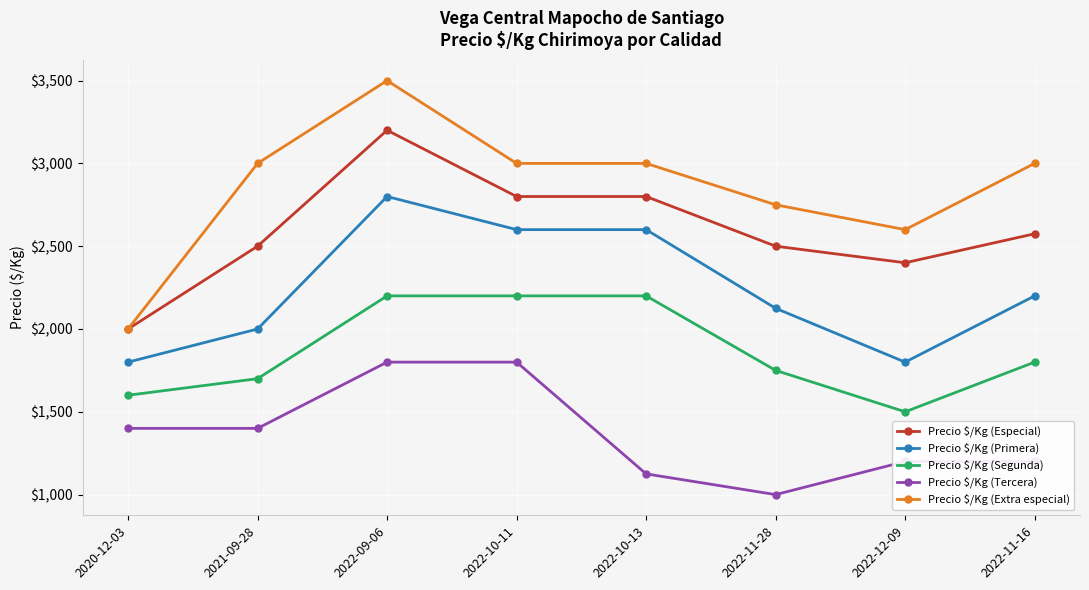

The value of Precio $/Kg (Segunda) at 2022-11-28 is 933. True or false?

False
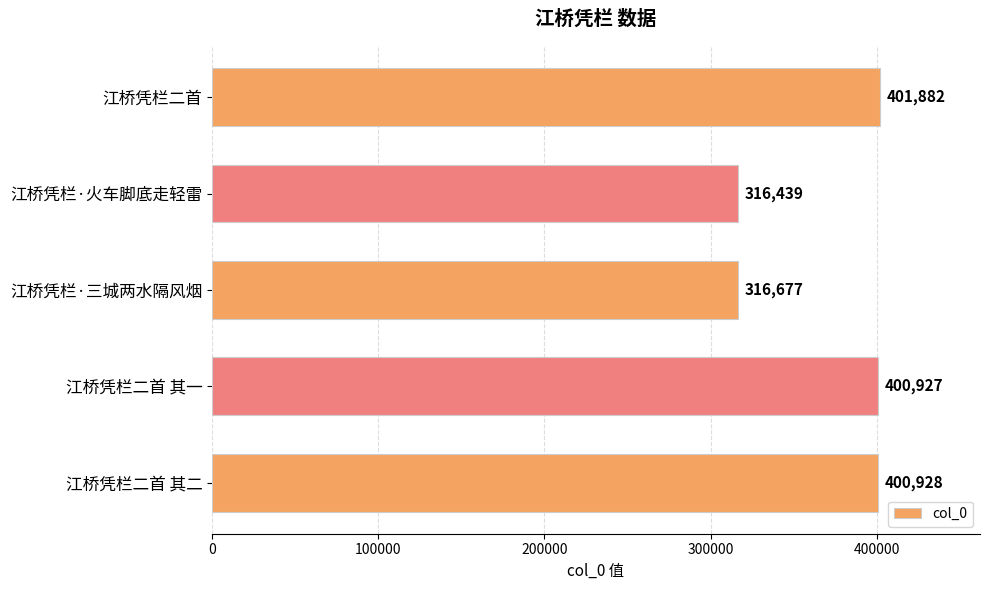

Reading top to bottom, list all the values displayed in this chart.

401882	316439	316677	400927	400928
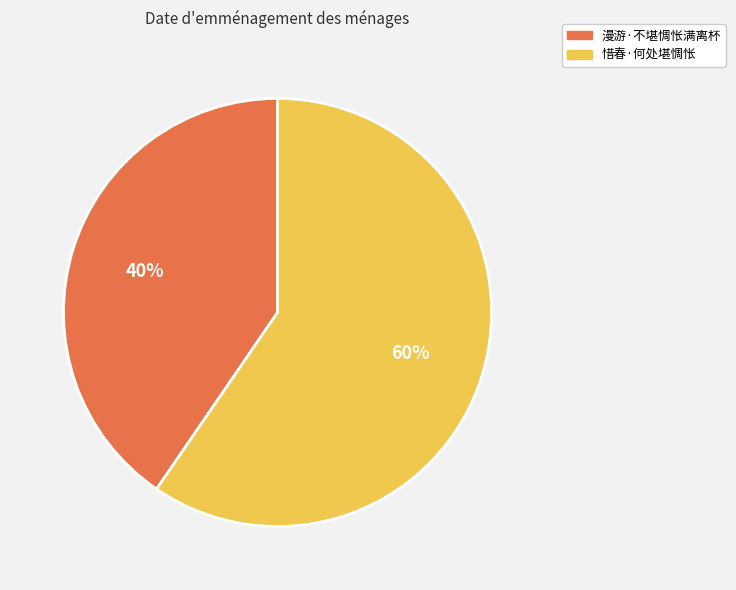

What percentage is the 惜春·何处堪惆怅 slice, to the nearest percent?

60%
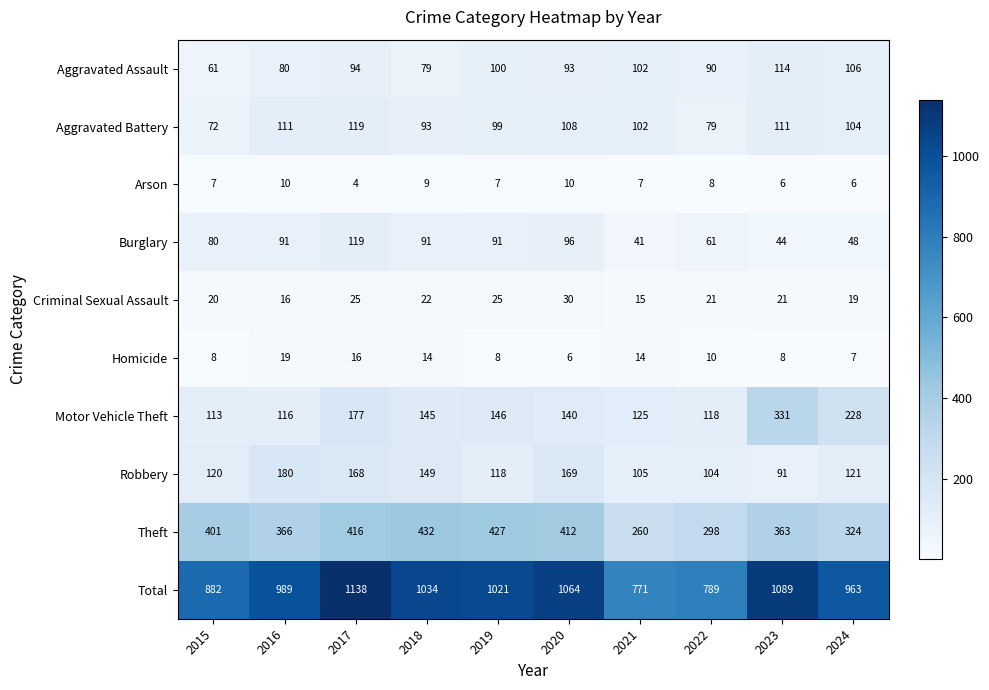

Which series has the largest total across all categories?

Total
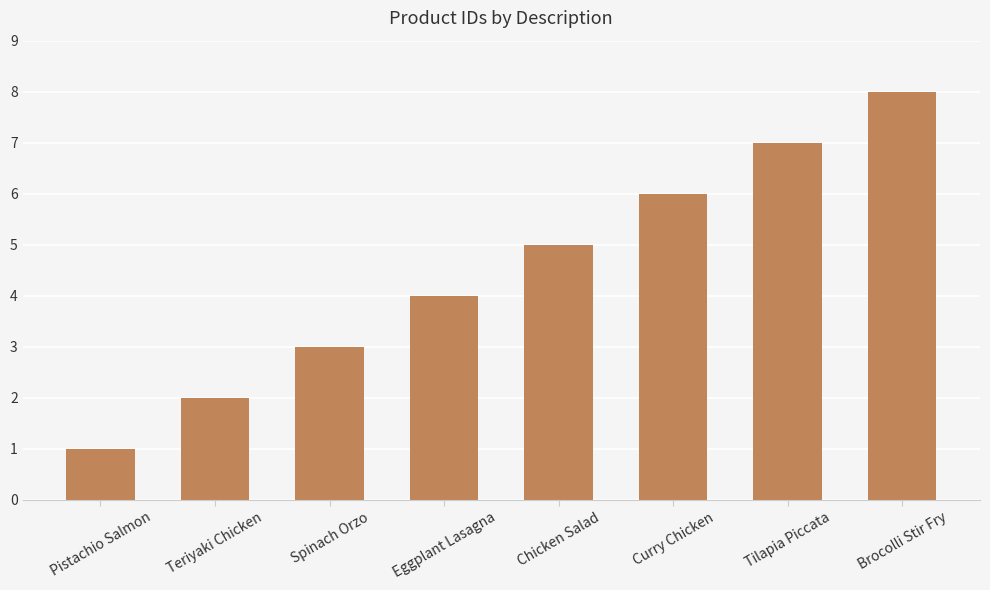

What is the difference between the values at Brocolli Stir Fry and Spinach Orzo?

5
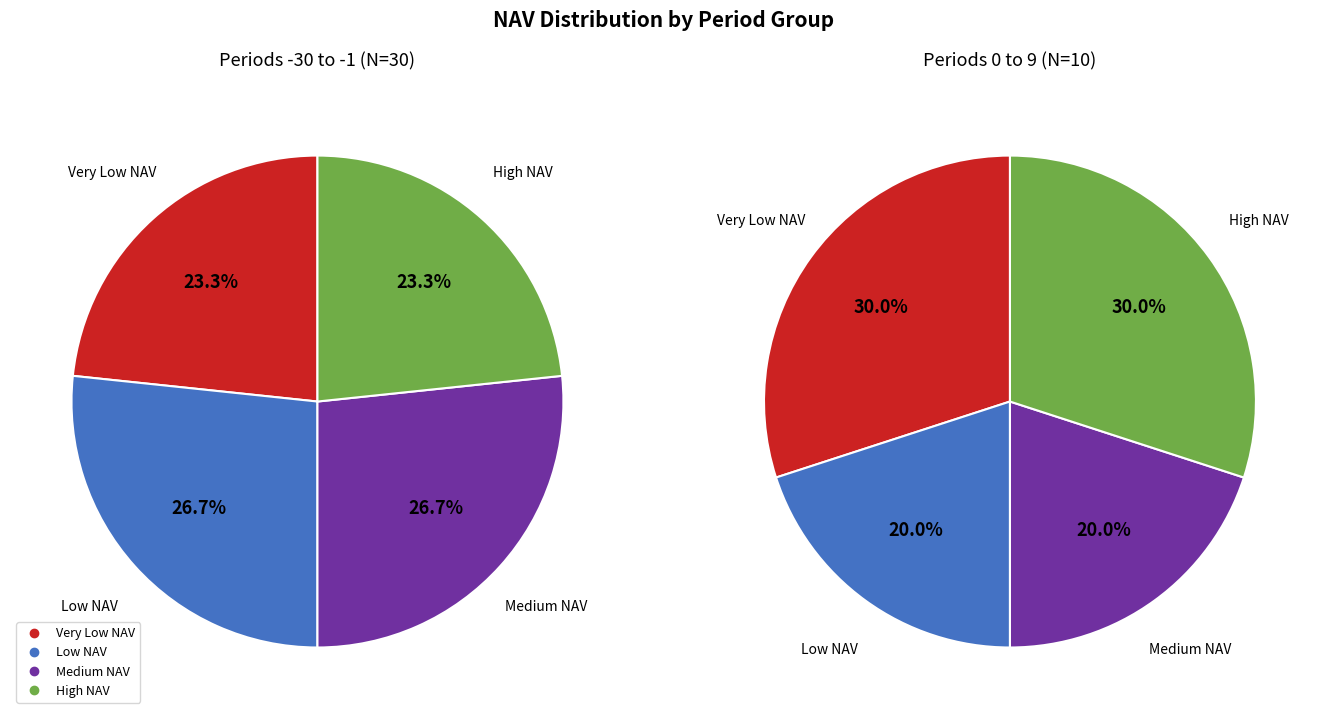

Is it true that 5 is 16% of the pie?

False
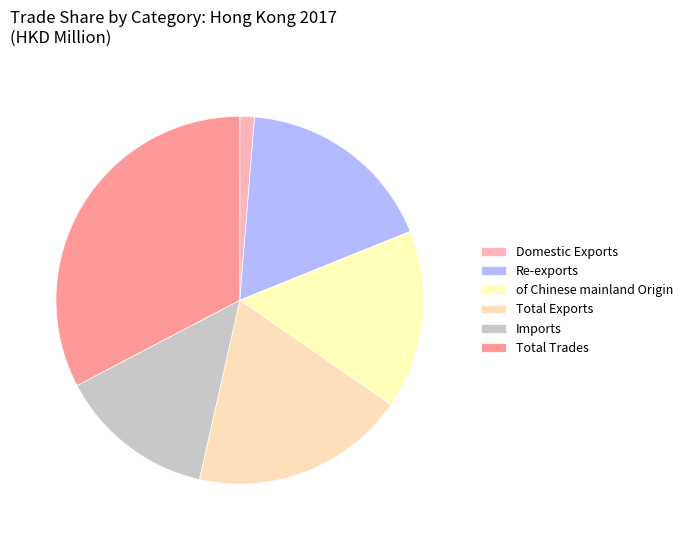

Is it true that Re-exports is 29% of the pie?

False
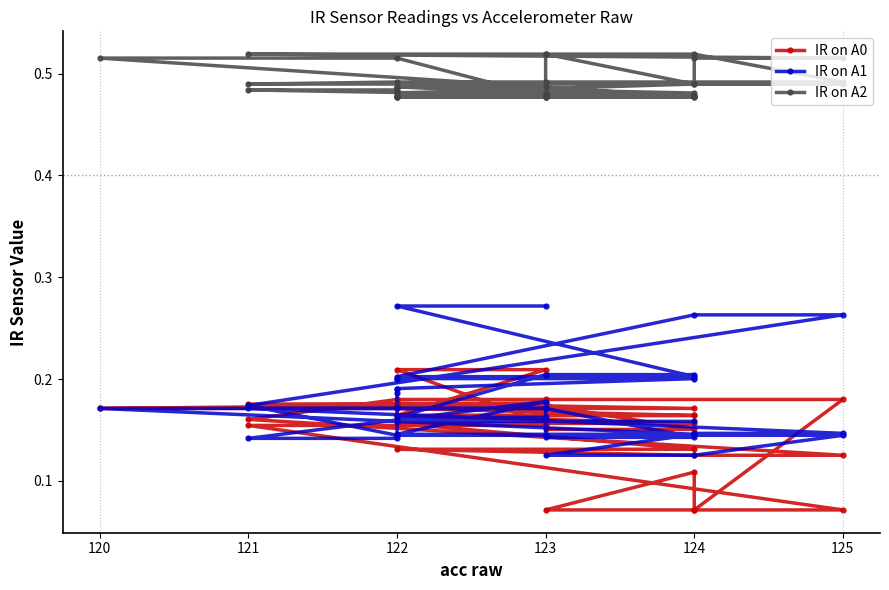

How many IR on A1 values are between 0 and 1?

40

☆ ☆ ☆

Swap every "pie" in the material above for "circle", leave everything else unchanged, and omit the pictures.

▶ [SOLUTION FOR THIS EXERCISE]:
The value of Precio $/Kg (Segunda) at 2022-11-28 is 933. True or false?

False

Reading top to bottom, list all the values displayed in this chart.

401882	316439	316677	400927	400928

What percentage is the 惜春·何处堪惆怅 slice, to the nearest percent?

60%

Which series has the largest total across all categories?

Total

What is the difference between the values at Brocolli Stir Fry and Spinach Orzo?

5

Is it true that 5 is 16% of the circle?

False

Is it true that Re-exports is 29% of the circle?

False

How many IR on A1 values are between 0 and 1?

40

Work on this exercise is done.